Julius Graves miró a su alrededor con la boca abierta, mientras que Max Perry echó un vistazo hacia arriba y se encerró en sí mismo. Hans Rebka trató de ignorar lo que le rodeaba y concentrar su mente en la tarea que le aguardaba. Perry podía saberlo todo sobre Sismo, y Graves podía ser una fuente de información sobre todos los temas y sobre miles de soles; sin embargo, Rebka tenía la sensación de que tendría que conducirlos a ambos.

¿Conducirlos a través de qué? Miró a su alrededor y descubrió un panorama que desplazó todo pensamiento racional. Apenas hacía unos días que había recorrido el trayecto hacia Sismo, pero nada estaba igual. A la izquierda se asomaba Mandel, groseramente henchida. El casco del coche, diseñado por los Constructores, detectaba y filtraba las radiaciones peligrosas, convirtiendo el rostro resplandeciente de la estrella en una imagen oscura, rayada y picada con fáculas, manchas solares y grandes llamaradas. El disco era tan grande que Rebka sintió que podría extender la mano y tocar su superficie color ocre.

Amaranto —que ya no era una estrella enana— pendía detrás de Sismo. La compañera estaba transformada. Hasta su color había cambiado. Rebka lo reconoció como un efecto artificial. Cuando las ventanillas del coche alteraban sus propiedades de transmisión para detener la radiación de Mandel, también modificaban el espectro transmitido por Amaranto. El anaranjado rojizo se convertía en un púrpura brillante.

Hasta Gargantúa estaba bien encaminado hacia su punto de reunión. Reflejando la luz de Mandel y Amaranto, el gigante gaseoso se había henchido de una chispa distante a una mancha anaranjada brillante, del tamaño de una uña de pulgar.

Los participantes estaban allí; la gravedad producía los cambios, y la danza cósmica estaba a punto de comenzar. En las últimas horas antes de la Marea Estival, Mandel y Amaranto pasarían a una distancia de cinco millones de kilómetros la una de la otra, el grosor de una uña en términos estelares. Gargantúa se abalanzaría hacia Mandel sobre el lado opuesto a Amaranto, impulsado en su órbita por el campo combinado de ambas compañeras estelares. Y el pequeño Dobelle, atrapado en esa sicigia de gigantes, giraría con impotencia en la urdimbre y la trama de un tapiz gravitatorio dinámico.

La órbita de Dobelle era estable; Ópalo y Sismo no corrían peligro de separarse, ni de que el doblete fuese lanzado hacia el infinito. Pero ésa era la única garantía que proporcionaban los astrónomos. Durante la Marea Estival, las condiciones en la superficie de Ópalo y Sismo no podían calcularse.

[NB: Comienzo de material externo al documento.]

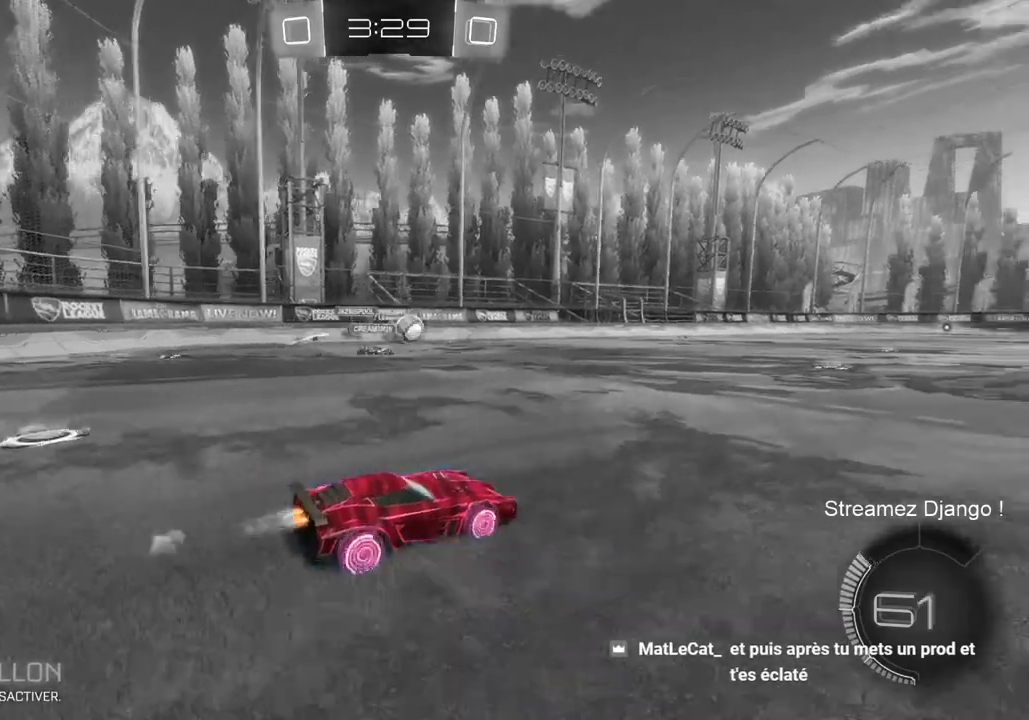
{"buttons": ["CROSS", "L3"], "left_stick": "down", "right_stick": "center", "events": [[484, "CROSS", "down"], [484, "L3", "down"], [484, "R1", "up"], [484, "R2", "up"], [484, "left_stick", "down"]]}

Rebka alzó la vista hacia Sismo. La bola gris azulada se había convertido en el rasgo más familiar del cielo. No había cambiado en forma perceptible desde su último viaje por el Umbilical.

¿O sí? Miró con más atención. ¿El limbo del planeta era un poco más borroso? ¿La delgada capa de aire que lo cubría se había vuelto más ancha?

La mente de un viajero tenía pocas distracciones aparte de la vista. Ascendían a una velocidad constante, sin ninguna sensación de movimiento en el interior del coche. Sólo un observador muy atento notaría que el punto dorado de la Estación Intermedia crecía lentamente, mientras que en el interior de la cápsula la gravedad aparente disminuía de forma gradual. El viaje no se realizaba en caída libre. Las fuerzas de masas decrecían con rapidez, pero la única parte ingrávida del trayecto eran los dos mil kilómetros después de la Estación Intermedia, donde todas las fuerzas centrífugas y gravitatorias se hallaban en equilibrio. Después de eso venía el verdadero descenso hacia Sismo, cuando la cápsula caía en verdad hacia el planeta.

Rebka suspiró y se levantó. Sería sencillo permitir que el paisaje del cielo lo hipnotizase, así como Sismo hipnotizaba a Max Perry. Y no sólo a él. Rebka se volvió hacia Graves. El consejero estaba totalmente absorto en sus propios ensueños.

Rebka se dirigió a la rampa y bajó al nivel inferior de la cápsula. La cocina era primitiva, pero no habían podido comer nada desde que abandonaran Estrellado. Como tenía hambre y no estaba muy exigente, escogió sin mirar. El sabor y el contenido de la sopa que encargó no tenían importancia.